A-21155436
Decided by Regional Commissioner June 21, 1976
An application filed under section 248 of the Immigration and Nationality Act to change nonimmigrant status from that of a visitor for pleasure to that of a student as defined in section 101(a)(15)(F)(i) of the Act is denied in the case of a 14-year-old alien who seeks such change in order to enroll in a course of cosmetology in the State of Louisiana because the laws of that state require that a person must be at least 15 years and 3 months of age at the time of entry into a licensed school of cosmetology.
ON BEHALF OF APPLICANT: Eugene Barriffe, Jr. Attorney at Law 1020 St. Andrew New Orleans, Louisiana 70130
The applicant is a single, 14-year-old native and citizen of Honduras. She was admitted to the United States on March 15, 1976, as a visitor for pleasure, with authorized stay until April 14, 1976. Her application for change of nonimmigrant status was filed on April 7, 1976. Attached, was a Certificate of Eligibility, Form I-20, reflecting enrollment in a one-year course of study in cosmetology in Louisiana. Also submitted was an affidavit of support from a resident alien cousin of applicant, and evidence that the cousin is employed as a cashier at $2.50 per hour.

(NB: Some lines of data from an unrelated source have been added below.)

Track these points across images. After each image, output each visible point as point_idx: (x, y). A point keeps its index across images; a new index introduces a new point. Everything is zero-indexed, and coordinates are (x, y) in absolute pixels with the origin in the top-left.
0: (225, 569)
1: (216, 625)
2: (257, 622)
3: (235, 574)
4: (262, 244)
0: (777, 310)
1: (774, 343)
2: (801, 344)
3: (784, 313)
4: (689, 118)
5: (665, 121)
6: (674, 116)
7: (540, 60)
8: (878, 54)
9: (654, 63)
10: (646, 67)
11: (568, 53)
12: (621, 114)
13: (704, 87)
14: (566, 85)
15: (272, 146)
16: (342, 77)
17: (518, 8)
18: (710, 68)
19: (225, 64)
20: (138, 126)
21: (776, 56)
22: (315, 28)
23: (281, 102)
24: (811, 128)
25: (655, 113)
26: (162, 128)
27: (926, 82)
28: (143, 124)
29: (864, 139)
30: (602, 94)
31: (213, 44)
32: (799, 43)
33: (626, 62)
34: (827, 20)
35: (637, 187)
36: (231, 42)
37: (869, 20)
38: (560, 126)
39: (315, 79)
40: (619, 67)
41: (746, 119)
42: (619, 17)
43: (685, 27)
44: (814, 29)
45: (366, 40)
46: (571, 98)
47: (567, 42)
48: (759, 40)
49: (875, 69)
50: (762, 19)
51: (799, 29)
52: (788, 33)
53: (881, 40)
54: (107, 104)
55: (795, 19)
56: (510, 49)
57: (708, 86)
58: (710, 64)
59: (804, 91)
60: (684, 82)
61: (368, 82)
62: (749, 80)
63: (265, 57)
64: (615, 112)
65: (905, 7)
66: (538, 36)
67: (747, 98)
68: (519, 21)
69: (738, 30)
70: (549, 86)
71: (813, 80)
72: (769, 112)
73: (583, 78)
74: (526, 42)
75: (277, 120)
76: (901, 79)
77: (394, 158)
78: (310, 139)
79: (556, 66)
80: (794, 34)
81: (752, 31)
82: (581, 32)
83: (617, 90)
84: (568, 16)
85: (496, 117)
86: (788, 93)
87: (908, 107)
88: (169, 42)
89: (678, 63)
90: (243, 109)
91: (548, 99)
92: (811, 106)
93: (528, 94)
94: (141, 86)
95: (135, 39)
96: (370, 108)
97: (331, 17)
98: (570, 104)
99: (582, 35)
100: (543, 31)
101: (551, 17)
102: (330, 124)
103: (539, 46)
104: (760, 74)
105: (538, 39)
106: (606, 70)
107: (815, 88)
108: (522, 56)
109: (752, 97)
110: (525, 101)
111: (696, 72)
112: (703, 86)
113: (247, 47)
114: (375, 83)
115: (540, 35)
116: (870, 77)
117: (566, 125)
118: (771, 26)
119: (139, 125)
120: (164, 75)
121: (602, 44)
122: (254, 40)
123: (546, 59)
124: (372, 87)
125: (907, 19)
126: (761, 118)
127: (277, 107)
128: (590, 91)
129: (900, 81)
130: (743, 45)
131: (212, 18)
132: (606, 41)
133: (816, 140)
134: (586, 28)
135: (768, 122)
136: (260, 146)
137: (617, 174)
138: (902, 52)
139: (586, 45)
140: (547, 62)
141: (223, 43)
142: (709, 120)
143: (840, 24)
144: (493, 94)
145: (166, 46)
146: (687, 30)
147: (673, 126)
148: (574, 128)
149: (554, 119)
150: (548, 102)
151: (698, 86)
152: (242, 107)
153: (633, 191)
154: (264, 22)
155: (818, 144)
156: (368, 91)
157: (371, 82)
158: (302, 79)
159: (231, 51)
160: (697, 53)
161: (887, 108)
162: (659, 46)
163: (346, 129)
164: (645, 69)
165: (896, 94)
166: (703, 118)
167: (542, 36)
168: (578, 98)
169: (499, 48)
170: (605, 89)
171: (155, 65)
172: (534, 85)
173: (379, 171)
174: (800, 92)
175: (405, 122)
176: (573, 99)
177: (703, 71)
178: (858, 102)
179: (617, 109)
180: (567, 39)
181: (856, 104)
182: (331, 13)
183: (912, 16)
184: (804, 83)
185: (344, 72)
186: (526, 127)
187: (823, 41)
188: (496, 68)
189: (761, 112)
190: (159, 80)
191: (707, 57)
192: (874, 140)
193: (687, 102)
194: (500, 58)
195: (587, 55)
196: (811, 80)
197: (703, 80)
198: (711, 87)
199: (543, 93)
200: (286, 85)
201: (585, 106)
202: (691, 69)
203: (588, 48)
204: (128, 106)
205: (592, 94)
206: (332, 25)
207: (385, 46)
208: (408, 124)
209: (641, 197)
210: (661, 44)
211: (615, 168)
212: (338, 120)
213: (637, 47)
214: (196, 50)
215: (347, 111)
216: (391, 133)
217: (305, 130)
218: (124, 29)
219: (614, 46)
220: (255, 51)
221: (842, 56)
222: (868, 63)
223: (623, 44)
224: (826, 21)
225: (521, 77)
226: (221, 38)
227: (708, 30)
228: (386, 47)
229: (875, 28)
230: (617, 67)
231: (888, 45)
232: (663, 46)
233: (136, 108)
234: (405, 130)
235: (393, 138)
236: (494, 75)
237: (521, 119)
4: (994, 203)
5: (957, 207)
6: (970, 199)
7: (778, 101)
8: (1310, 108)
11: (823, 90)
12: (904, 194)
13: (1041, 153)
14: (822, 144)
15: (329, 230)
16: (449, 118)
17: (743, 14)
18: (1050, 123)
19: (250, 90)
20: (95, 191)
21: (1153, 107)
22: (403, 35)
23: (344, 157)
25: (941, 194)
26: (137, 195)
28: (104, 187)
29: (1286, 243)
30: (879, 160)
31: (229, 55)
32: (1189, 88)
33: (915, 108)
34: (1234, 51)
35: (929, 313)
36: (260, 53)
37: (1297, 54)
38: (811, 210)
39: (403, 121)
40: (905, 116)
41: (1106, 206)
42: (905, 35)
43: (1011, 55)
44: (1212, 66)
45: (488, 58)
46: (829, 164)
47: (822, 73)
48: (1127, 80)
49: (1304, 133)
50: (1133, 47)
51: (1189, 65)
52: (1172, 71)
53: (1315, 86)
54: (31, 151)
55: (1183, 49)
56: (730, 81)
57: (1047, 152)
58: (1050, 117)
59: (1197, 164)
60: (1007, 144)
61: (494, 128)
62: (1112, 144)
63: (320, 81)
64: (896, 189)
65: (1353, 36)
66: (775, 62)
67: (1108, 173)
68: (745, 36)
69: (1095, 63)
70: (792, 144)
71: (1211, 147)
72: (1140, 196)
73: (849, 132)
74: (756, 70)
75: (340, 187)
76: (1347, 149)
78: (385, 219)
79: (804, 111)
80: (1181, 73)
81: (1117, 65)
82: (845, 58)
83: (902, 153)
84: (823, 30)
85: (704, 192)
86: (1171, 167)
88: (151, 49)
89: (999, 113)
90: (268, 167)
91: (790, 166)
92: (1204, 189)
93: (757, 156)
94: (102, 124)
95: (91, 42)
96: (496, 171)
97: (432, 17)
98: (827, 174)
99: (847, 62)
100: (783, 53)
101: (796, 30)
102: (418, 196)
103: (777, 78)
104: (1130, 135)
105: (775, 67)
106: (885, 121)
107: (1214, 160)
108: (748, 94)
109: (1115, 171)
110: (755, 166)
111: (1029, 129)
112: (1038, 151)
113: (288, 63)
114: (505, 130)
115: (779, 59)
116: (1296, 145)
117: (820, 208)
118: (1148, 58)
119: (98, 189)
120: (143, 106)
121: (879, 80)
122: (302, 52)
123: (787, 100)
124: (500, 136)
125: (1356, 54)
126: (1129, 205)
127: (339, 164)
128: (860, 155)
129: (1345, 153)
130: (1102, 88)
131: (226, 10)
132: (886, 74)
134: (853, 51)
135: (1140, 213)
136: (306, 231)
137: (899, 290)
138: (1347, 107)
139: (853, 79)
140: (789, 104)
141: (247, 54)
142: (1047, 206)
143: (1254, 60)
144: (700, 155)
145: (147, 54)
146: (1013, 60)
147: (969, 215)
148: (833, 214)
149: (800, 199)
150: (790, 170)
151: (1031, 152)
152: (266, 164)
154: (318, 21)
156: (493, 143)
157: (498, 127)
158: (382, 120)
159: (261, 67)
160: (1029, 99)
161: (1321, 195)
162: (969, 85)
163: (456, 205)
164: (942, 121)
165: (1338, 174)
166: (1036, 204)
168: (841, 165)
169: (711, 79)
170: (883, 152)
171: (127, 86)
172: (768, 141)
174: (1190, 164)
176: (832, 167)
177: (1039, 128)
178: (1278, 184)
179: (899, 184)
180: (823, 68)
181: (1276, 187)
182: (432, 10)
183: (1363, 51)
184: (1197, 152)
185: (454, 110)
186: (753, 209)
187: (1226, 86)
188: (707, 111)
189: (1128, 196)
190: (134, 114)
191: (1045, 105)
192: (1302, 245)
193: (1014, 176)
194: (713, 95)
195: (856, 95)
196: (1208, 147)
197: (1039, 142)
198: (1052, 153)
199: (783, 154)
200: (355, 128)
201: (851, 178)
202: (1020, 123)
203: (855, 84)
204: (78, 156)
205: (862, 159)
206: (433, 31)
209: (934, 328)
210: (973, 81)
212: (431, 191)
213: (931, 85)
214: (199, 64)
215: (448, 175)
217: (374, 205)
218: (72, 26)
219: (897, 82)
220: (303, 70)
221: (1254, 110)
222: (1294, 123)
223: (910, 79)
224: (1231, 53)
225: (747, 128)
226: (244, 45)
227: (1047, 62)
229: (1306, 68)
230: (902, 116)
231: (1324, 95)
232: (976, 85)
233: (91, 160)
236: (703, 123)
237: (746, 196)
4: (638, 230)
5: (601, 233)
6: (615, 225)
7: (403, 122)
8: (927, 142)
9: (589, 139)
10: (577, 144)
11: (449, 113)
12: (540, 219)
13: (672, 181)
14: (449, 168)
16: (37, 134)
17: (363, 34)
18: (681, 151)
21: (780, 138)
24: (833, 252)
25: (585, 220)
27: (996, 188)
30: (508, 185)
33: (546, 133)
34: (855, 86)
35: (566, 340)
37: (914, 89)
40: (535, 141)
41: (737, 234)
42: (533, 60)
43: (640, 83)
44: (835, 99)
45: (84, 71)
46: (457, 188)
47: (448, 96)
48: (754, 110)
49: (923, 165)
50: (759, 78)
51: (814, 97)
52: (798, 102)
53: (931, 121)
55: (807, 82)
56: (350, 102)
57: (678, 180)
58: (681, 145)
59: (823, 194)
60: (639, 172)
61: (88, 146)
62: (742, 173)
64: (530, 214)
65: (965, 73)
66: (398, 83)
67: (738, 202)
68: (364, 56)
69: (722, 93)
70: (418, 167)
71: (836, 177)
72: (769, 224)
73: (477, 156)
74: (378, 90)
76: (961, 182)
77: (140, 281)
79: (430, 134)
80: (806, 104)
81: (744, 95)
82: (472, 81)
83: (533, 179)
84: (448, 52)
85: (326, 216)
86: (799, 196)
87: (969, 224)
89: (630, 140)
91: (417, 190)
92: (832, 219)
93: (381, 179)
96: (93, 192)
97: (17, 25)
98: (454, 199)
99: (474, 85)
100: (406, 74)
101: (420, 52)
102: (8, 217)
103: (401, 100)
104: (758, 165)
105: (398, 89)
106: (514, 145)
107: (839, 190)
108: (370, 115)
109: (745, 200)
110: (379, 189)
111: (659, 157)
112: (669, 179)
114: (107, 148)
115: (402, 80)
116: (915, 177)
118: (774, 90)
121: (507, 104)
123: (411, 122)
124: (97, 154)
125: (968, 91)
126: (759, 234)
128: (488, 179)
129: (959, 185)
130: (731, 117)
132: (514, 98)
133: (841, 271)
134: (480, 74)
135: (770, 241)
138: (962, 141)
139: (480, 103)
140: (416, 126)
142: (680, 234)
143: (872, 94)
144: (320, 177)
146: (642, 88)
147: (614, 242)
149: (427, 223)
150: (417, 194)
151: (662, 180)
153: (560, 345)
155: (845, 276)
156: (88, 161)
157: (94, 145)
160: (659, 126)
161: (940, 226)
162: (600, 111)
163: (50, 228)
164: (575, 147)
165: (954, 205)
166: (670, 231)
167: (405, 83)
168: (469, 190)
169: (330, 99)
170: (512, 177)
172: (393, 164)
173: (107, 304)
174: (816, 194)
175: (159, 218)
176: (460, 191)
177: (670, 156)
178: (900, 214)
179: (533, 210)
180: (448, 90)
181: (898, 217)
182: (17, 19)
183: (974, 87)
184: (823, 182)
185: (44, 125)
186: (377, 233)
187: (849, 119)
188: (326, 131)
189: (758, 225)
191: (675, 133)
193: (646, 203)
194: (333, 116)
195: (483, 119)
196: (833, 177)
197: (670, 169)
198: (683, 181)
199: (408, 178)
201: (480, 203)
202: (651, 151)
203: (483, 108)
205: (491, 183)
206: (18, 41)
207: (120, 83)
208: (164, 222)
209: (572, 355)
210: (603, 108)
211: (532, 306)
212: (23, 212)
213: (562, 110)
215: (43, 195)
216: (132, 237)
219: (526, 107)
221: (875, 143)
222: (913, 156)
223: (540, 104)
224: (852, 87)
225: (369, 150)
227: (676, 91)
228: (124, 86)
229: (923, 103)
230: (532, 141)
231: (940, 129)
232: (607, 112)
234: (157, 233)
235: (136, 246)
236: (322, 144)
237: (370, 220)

The application was denied by the district director on grounds that the Louisiana State Board of Cosmetology prohibits the enrollment of cosmetology students who are less than 15 years and 3 months of age; that the application was an attempt to prolong the stay of applicant in the United States; and that insufficient evidence of financial support had been submitted.
On appeal, Counsel for applicant submitted a statement from applicant's mother, in which the care and custody of applicant while in the United States was given to the husband of applicant's cousin. Also submitted was a further affidavit of support from the present guardian of applicant guaranteeing her financial support, and reflecting he has an annual income of $9,000.00. The affidavit also reflects the affiant has a spouse and two minor children, ages 3½ and 1 year, dependent upon him for support.
Section 248 of the Immigration and Nationality Act, reads, in part:
"The Attorney General may, under such conditions as he may prescribe, authorize a change from any nonimmigrant classification to any other nonimmigrant classification . . ." (Emphasis supplied.)
The proceedings, including the material submitted on appeal have been carefully reviewed. Although new assurances of financial support were submitted, the sponsor does not have three other persons dependent upon him for support. Further, the record reflects that the fee of fifty dollars for filing the appeal was paid by the use of two checks, one of which was from a legal assistance group, a service for indigent persons. Failing a satisfactory explanation of why a social service for indigent persons paid a part of the required fee, it must be assumed that the affidavits of support cannot be taken at face value, and that ground of denial must stand.
The charge that the filing of this application was a device to prolong the stay of applicant is without foundation, and it must be discounted as a supposition.
Finally, the remaining question to be resolved is whether or not the age requirements of the Louisiana State Board of Cosmetology are an issue here. The prohibition of the Board is based upon Part B, Section 37502, of the Cosmetology Act of the State of Louisiana, which states in part, that a person must be at least 15 years and 3 months of age at the time of entry into a licensed school of cosmetology. This requirement is based upon Part A of the same Section, which requires a person to be at least 16 years of age to be eligible for licensing examination. The Occupational Outlook Handbook of the United States Department of Labor reflects that cosmetologists shampoo, cut, set, straighten, bleach and tint hair. They also may give manicures and scalp and facial treatments. Since some of the functions performed by a cosmetologist could cause long-term harm to a patron if not intelligently and properly performed, safeguards for the patron in the form of restrictive measures, were incorporated into the Cosmetology Act and they should be upheld. Further, this Service does not condone any violation of Federal, State, or Municipal ordinance by an alien in the United States, and to approve the application would in effect do just that. I must conclude that the decision of the district director was correct and proper, and that decision will be affirmed.
ORDER: It is ordered that the decision of the district director is affirmed and the appeal is dismissed herewith.